#### [Document section]
□ □ □

Detecting and Classifying Tor Traffic using Deep Learning Techniques
The ISCXTor2016 dataset is available here, along with descriptions about the dataset. The redirect to download the data is located at the bottom of the webpage. As of June 2020, both the CSV and PCAP zip files are available for download. For the work shown here, unless otherwise noted, we are using the CSV files. However, many of the files provided from the TorCSV.zip
file are actually ARFF files. As a consequence of this, these may have to translated to another filetype (such as CSV), if absolutely necessary.
- Go to the scripts folder after cloning the repository.
- dont have to change usermode or permission, just type 'bash CIC-Dataset-Download.sh'
- It will automatically create a folder CICDataSet-TOR in the parent directory and download the data for both of the scenario right there.
- Note: Downloading TorPcaps dataset takes substantial amount of time. Script for downloading dataset is available: here
- dropped samples with Infinitiy values
- dropped samples witn NaN values
- dropped 'Source IP' and 'Destination IP' columns (features)
The available data is divided into Scenarios A and B. Scenario A was created with the goal of determining whether the provided sample is an example of Tor or non-Tor traffic. As a result, in addition to the features CIC-UNB have provided, the label
column contains the 'TOR' and 'nonTOR' classifications. While determining whether traffic is Tor or non-Tor may be helpful research, Scenario B offers a dataset that differentiates Tor samples based on their type of traffic; namely FTP, browsing, video and audio-streaming, VoIP, chat, mail, and P2P traffic.

□ □ □

#### [Parts of the exercise]
[A] Please translate this sentence from the Tor traffic text into Spanish: "Scenario A was created with the goal of determining whether the provided sample is an example of Tor or non-Tor traffic."
[B] Answer these questions from the Tor traffic text, marking each answer to match:
(i) As of June 2020, which zip files can be downloaded?
(ii) Which two columns were dropped?
(iii) What folder does the download script create in the parent directory?
[C] Turn the paragraph of the Tor traffic text that begins "The available data is divided into Scenarios A and B" into a short bulleted list that keeps its main facts.

#### [Entries provided]
□ □ □

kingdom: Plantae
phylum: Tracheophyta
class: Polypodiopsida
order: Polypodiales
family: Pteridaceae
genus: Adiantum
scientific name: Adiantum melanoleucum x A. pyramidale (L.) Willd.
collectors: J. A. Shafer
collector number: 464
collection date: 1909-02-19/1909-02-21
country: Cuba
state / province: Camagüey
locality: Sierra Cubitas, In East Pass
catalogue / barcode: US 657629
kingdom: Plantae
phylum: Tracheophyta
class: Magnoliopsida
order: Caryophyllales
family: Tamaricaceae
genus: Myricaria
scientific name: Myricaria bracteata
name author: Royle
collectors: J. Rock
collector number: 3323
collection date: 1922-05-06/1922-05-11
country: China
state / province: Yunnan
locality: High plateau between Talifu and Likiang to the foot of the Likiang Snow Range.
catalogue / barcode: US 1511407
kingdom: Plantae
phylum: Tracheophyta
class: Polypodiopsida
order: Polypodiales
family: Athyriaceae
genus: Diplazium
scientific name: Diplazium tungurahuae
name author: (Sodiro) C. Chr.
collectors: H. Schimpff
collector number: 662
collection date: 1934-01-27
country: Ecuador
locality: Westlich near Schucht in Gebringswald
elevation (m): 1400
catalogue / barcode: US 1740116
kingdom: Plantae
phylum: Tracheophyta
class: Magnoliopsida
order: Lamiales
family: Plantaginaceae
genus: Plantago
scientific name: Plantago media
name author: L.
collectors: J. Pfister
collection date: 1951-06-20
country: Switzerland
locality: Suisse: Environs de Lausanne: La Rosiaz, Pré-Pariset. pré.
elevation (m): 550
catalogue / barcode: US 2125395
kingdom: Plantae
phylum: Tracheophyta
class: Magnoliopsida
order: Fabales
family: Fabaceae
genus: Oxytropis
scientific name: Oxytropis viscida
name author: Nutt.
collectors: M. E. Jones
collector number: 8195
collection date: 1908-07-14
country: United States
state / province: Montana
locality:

□ □ □

#### [Results for each task]
[A] El escenario A se creó con el objetivo de determinar si la muestra proporcionada es un ejemplo de tráfico Tor o no Tor.

[B]
(i) The CSV and PCAP zip files.
(ii) 'Source IP' and 'Destination IP'.
(iii) CICDataSet-TOR.

[C]
- The data is split into Scenarios A and B.
- Scenario A determines whether a sample is Tor or non-Tor traffic. Besides the features CIC-UNB provided, its label column holds the 'TOR' and 'nonTOR' classifications.
- Scenario B classifies Tor samples by traffic type: FTP, browsing, video and audio streaming, VoIP, chat, mail, and P2P.